Se suma a lo anterior que una vez que una autoridad sea objeto de una denuncia formal, ha de apartársela de inmediato del cargo que ejerce. Cualquier demora o vacilación sería equivalente a una connivencia, a una suerte de complicidad o de pacto de silencio como ha sugerido E. Matthei. Existiría entonces una suerte de responsabilidad estricta: verificada una denuncia habría de seguirse la renuncia inmediata, puesto que de otra forma la autoridad superior sería responsable de lenidad, de maltrato a los deberes del cargo ¿Y la presunción de inocencia? No, ella no tiene nada que ver con este tipo de situaciones, puesto que al apartar a una persona de su cargo no se le condena, ni tampoco se le considera culpable: simplemente se le aleja para que su situación no se confunda con el rol que sirve. La función pública, incluso poderosa, sería extremadamente frágil: una denuncia incluso falsa tendría ese poder destructor ¿Injusto? Si, en parte; pero, se dirá, es esta una servidumbre a que obliga la grandeza de la función pública.

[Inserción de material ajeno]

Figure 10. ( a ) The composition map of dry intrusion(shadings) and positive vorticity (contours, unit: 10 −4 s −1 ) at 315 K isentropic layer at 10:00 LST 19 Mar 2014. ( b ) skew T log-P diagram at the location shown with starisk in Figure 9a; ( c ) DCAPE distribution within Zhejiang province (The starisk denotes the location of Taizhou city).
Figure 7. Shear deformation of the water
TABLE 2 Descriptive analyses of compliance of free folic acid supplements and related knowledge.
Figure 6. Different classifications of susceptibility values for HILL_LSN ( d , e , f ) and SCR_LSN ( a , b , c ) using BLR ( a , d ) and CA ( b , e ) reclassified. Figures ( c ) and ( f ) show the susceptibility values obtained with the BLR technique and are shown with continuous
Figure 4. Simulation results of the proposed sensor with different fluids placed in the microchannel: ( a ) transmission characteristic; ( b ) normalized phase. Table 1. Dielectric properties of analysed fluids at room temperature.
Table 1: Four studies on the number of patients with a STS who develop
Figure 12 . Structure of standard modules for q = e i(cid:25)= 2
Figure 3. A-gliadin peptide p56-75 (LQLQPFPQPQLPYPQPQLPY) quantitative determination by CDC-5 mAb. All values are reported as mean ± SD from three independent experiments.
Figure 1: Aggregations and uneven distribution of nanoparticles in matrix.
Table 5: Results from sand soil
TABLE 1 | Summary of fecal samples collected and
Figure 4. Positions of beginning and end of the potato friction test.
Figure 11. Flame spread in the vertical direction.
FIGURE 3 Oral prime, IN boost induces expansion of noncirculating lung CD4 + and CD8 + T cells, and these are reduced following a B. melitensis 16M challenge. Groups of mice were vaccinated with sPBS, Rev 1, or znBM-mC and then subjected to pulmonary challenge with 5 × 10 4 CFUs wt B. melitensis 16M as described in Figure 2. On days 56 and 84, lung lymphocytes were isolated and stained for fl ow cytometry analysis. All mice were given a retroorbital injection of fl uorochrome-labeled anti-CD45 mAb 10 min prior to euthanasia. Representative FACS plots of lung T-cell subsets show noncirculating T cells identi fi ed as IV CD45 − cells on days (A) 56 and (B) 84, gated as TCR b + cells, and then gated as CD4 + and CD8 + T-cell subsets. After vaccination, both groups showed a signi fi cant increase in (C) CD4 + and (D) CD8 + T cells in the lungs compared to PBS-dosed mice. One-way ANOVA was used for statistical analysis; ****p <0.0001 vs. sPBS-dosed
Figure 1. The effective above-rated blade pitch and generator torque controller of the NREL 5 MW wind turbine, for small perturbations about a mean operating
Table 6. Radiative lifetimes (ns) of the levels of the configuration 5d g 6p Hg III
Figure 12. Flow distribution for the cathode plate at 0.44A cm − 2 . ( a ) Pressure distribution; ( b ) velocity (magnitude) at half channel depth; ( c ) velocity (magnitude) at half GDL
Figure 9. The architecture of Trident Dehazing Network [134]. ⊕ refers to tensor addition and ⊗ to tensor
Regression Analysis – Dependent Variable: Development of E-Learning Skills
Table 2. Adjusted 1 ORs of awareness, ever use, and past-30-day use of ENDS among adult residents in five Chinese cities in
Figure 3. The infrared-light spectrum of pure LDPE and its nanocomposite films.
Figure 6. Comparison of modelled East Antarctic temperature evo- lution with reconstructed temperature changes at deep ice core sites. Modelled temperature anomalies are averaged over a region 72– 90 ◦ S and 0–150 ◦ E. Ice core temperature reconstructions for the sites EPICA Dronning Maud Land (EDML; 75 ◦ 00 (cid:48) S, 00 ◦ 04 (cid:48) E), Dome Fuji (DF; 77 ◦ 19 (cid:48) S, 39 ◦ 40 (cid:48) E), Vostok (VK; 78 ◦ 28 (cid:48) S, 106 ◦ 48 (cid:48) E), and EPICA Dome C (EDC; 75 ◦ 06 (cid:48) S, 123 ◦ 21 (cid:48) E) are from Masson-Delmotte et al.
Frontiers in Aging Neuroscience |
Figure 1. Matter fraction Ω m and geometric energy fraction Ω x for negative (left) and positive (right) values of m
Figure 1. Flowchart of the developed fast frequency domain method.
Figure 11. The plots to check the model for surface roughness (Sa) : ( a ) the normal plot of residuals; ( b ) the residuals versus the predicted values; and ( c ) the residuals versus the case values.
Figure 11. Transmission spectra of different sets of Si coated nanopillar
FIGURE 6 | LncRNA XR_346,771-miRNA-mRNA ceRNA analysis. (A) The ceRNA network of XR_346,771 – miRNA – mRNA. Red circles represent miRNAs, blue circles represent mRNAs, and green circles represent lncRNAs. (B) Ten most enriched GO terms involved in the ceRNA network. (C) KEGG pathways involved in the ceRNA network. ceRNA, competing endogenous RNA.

El abandono de las reglas uno y dos por parte de la autoridad (las que anteceden) sea cual fuere su rango, importaría, como consecuencia, la inmediata renuncia al cargo que se ejerce o una condena a un ostracismo siquiera transitorio por haber transgredido los deberes básicos del ejecutivo.
Para saber si los precedentes criterios son o no correctos, el mejor camino es que quien formula el juicio se imagine, siquiera por un momento, ser él o ella quien esté en la misma situación que ahora se reprocha y se pregunte (esta es la pregunta que según Raymond Aron hay que hacer una y otra vez cuando se comenta las vicisitudes de la política) ¿estaría dispuesto a que, sin apelación, se le exigiera la misma conducta cuya ausencia ahora se reprocha?